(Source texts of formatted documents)
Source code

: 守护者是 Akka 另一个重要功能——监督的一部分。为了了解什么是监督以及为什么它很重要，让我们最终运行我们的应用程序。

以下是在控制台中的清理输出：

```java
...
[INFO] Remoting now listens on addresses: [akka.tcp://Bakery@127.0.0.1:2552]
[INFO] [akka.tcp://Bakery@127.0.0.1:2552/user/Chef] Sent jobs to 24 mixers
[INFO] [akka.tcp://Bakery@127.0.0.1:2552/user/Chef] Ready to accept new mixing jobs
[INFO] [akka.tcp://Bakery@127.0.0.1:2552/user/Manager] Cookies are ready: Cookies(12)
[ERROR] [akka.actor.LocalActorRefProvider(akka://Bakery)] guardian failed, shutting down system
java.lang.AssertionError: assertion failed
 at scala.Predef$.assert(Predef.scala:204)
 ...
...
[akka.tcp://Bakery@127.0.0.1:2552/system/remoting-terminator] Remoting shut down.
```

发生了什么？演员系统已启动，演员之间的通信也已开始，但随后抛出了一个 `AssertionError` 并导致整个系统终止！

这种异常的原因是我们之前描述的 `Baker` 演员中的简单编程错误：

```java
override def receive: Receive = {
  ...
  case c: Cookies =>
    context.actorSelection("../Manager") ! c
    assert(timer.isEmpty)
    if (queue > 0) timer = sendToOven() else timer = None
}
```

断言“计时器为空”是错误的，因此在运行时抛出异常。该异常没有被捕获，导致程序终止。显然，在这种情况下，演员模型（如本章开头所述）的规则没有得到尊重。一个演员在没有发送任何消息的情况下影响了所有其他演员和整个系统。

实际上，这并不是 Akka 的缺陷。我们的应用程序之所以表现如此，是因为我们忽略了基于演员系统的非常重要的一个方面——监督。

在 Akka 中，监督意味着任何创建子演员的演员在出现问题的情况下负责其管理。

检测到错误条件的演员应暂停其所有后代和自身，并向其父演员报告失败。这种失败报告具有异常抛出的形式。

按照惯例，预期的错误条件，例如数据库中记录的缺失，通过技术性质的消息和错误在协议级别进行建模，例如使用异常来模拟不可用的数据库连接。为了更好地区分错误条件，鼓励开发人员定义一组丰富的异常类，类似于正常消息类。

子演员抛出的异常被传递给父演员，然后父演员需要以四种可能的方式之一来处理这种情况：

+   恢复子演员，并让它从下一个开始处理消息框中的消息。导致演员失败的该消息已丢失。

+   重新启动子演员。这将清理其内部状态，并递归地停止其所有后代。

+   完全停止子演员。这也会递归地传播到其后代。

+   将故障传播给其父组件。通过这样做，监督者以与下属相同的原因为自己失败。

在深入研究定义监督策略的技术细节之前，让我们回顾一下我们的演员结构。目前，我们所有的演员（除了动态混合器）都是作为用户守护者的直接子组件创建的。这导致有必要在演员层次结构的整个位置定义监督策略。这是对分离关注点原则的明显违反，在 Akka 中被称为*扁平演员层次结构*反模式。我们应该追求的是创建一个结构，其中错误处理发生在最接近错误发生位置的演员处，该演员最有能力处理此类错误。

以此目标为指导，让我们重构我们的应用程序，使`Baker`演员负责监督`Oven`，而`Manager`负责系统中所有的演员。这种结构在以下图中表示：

● Work to be completed
In the data above, how many lines contain the string "Cookies"? Answer with the number only.

● Result
2